The other thing I looked at was the Earley-LR optimization, basically turning the grammar into an LR(0) automaton with shift/reduce ambiguity resolved by Earley sets, and generally speaking it seems like it can speed up the parser. Each Earley item is normally a dotted production rule together with a parent set, but you can replace the production rule with an LR(0) DFA state, which is a set of LR(0) items.

According to Jeffrey Kegler: “In creating Marpa, I may have acquired as much experience with the AH algorithm as anybody, possible even Aycock/Horspool themselves. I found the special LR(0) items they create to be counter-productive. AH's own implementation apparently had bugs due to duplication of Earley items. I solved these, but it made the code very complex and slower. Most of the compression that the AH method bought was in predictions, which could be compressed in other, less complicated, ways. Using AH items means that whenever something needs to be done in terms of the user's grammar, there has to be a translation.

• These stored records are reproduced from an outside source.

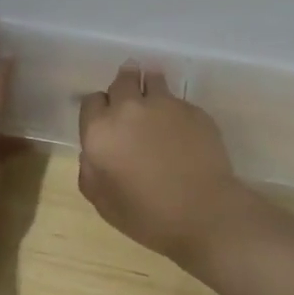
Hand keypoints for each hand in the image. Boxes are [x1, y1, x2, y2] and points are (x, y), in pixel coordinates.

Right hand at [77, 63, 250, 263]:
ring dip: (150, 87)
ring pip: (152, 79)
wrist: (204, 213)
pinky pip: (178, 100)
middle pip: (122, 80)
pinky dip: (175, 110)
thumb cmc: (147, 215)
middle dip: (124, 87)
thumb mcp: (103, 202)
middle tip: (131, 103)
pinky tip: (182, 131)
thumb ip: (89, 170)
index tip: (106, 122)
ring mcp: (164, 104)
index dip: (98, 110)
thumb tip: (92, 152)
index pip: (92, 101)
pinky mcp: (193, 109)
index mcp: (100, 131)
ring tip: (156, 105)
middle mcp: (129, 108)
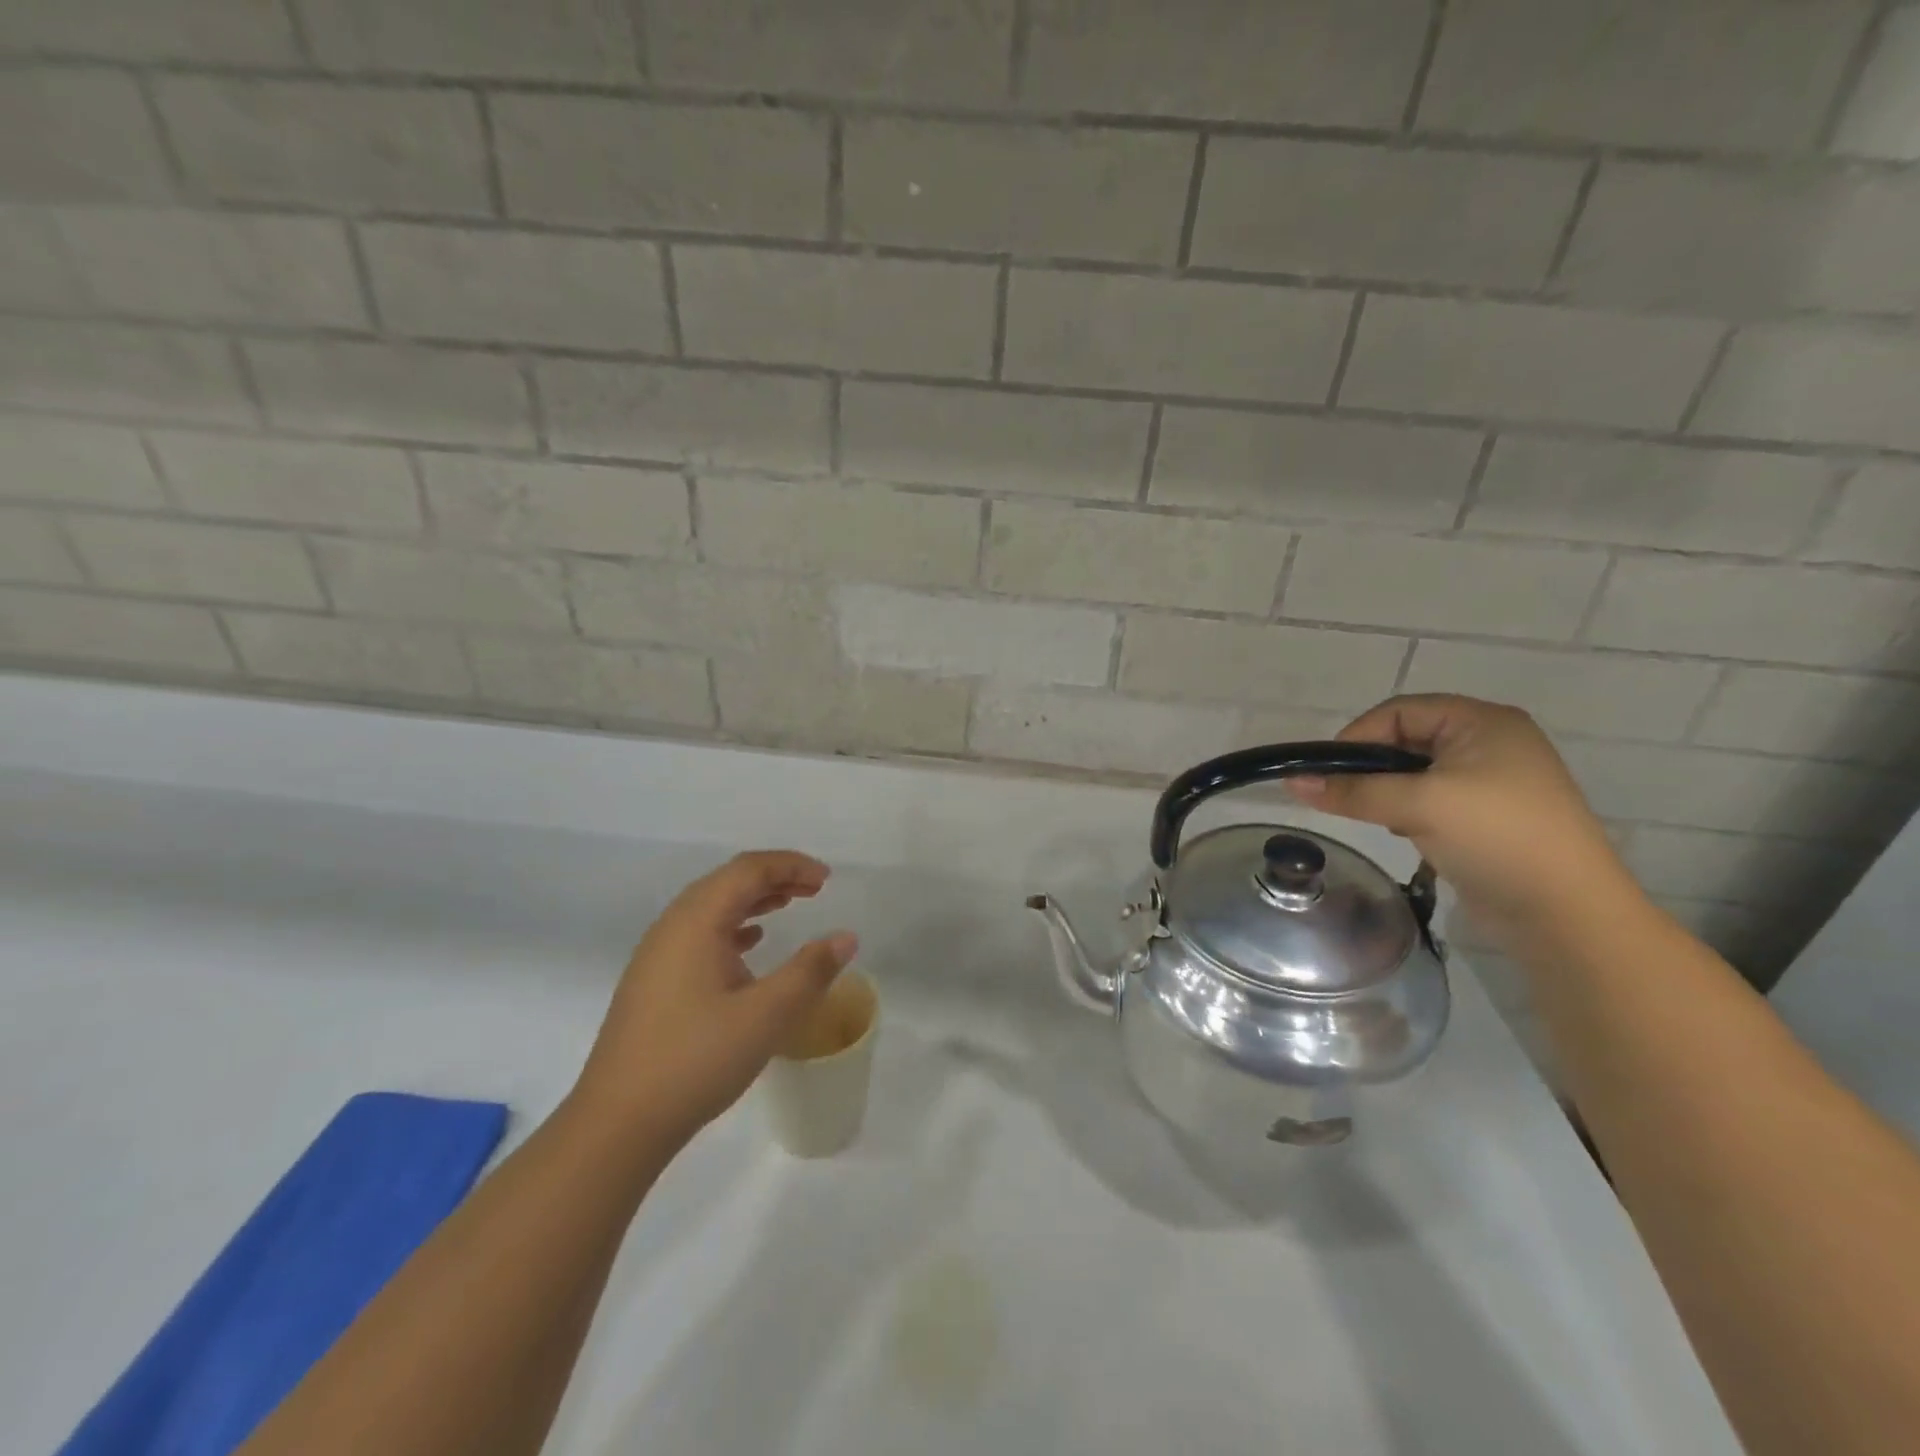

Since the AH item to Earley item relationship is many-to-many, this is not trivial. The cost of the more complex evaluation phase seems likely to eliminate any speed-up in the recognizer.

In “Practical Earley Parsing”, as a side issue, they describe a way of handling nulled symbols and productions via grammar rewrites. This proved very valuable and Marpa *does* continue to use that. It's a bit ironic that I ended up ignoring a lot of AH's paper, but that their little implementation trick has proved central to my efforts.” (edited, see here)

So in summary LR doesn’t add much to Earley parsing, but computing nullability and handling it specially does. It seems like they're optimizing their parser a lot, but they're optimising the wrong things. The memory layout and cache use is the main thing to pay attention to on modern processors and they don't seem to have a very interesting layout. And the radix tree for Earley items seems completely pointless. You have to iterate over all the pending Earley items anyway so you might as well just use a linked list.

The practical paper also leads to this rabbit hole of direct code execution / threaded execution / direct threaded code. It’s useful in parsers, but appears in any interpreter, e.g. Python. Python uses computed gotos and the basic idea is that instead of jumping back to a dispatch loop you include the code which looks up the dispatch table and jumps directly. Python uses the first class labels feature available in GNU C. But reading the “Directly Executable Earley Parsing” paper it just seems like a bunch of pointer stuff and it doesn't do the state splitting that they do in their later papers.

Another question is whether we can implement parser combinators on top of Earley, memoizing all the states somehow. It seems like it might be possible with enough recursion and memoization hacking but probably not worth it.

And I still don't know how to handle extended grammars, and I haven't looked at the Leo paper at all. But from some code skims of people who’ve implemented it Leo seems like it’s just a matter of keeping track of certain items. Extended Earley grammars generalize the dot position in the rule, so it’s an NFA (DFA?) instead of just a linear sequence. This of course should be easily accomplished with the help of some papers I have on extended rules.